Irlande, mélancolie, 1961
Irlande, mélancolie, 1961

Un hameau solitaire du Vaucluse, une demeure en pierre sèche, discrète et blottie dans les parfums de Provence, un vaste et très franc sourire, un regard aimable et humain, c’est Hans Silvester qui vous accueille avec son calme.
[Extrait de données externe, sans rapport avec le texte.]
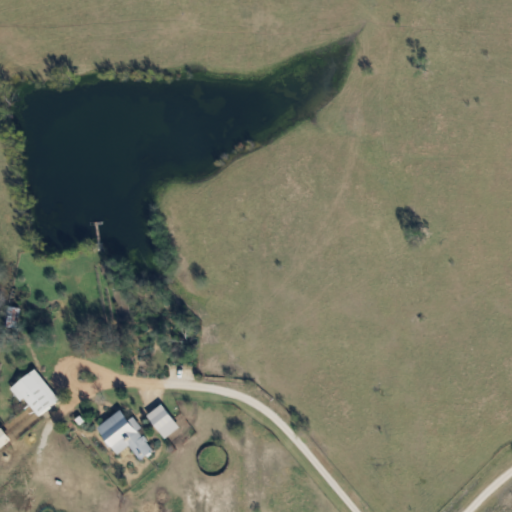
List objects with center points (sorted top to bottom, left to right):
building: (11, 315)
building: (12, 316)
building: (33, 392)
building: (33, 392)
building: (161, 420)
building: (161, 420)
building: (122, 435)
building: (123, 435)
road: (305, 450)
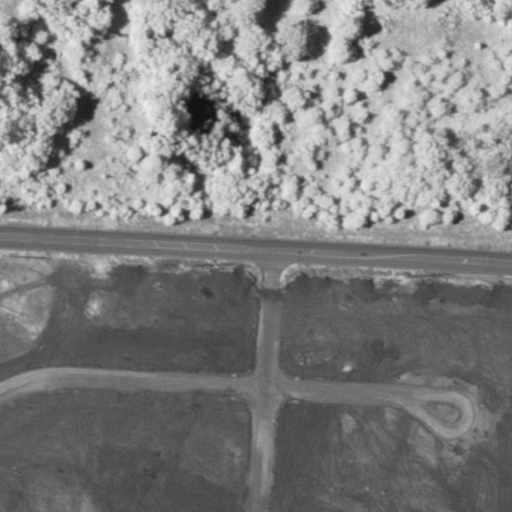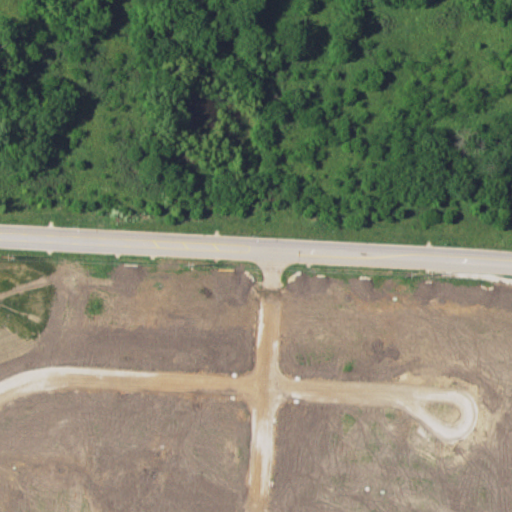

Nous sommes au « Parrotier », Ce nid où il abrite tendrement sa famille, tandis qu’il cherche dans le monde entier des images à nous montrer et à nous faire entendre.
Dans cette ambiance à la hauteur de son œuvre, juste et équilibrée, il joue avec sa fille, le soleil, les fleurs et ses “Ieicas” en instance, il choisit et tire les images du précédent voyage, se repose, se recueille, prépare sa nouvelle moisson d’images à penser, et repart pour deux ou trois mois au Japon, dans les Andes ou tout simplement au Portugal.
Dans ses bagages vous trouverez l’essentiel: son extrême gentillesse, sa grande simplicité, sa loyauté, son jugement souple et humain, son sens du geste vrai j’allais oublier sa soif de curiosité et d’émerveillement. Tout cela fait de lui, à 37 ans, un des plus grands journalistes photographes du moment attaché à la très sérieuse Agence Internationale Rapho.
Sa vocation est d’être un témoin du monde et faire connaître la vérité aussi bien sur les terres lourdes de reproches à l’égard de l’homme que sur les terres de légendes.
Il voit avec intensité, s’efforce de comprendre avec amour, cherche à vivre sans artifice les joies et les peines des gens du Chili, des Indes, du Japon ou tout simplement des gitans de chez nous ou d’ailleurs.

L’essentiel de sa joie de vivre est de servir l’humanité et pourtant, en échange, cela lui vaut quelquefois d’expérimenter l’hospitalité des prisons du tiers monde.
Tout l’intéresse, ses yeux se posent avec le même intérêt sur un insecte escaladant la face nord d’un caillou, ou sur les bois morts décorant à la fin de l’hiver le delta de Camargue.
Son calme et sa patience nous offrent aussi, dans les plus grands magazines internationaux et dans de merveilleux livres, les jeux des huppes à la saison des amours ou celui des chevaux en Camargue. Cette très belle région est un jalon important de sa vie, il s’y retrempe tout en dressant un monument iconographique sur les chevaux, probablement unique à ce jour mais qui le laisse encore insatisfait.

Je pensais vous avoir raconté Hans W. Silvester et pourtant Jean Gohelle le connaît mieux encore : «… s’il se distingue de la tumultueuse cohorte des photojournalistes, c’est autant par la rigueur absolue de son raisonnement et de ses convictions que par son optimisme à ne pas confondre avec celui d’un naïf ». C’est peut-être en cela que Hans rejoint les plus grands, heureux comme lui d’avoir foi en l’image.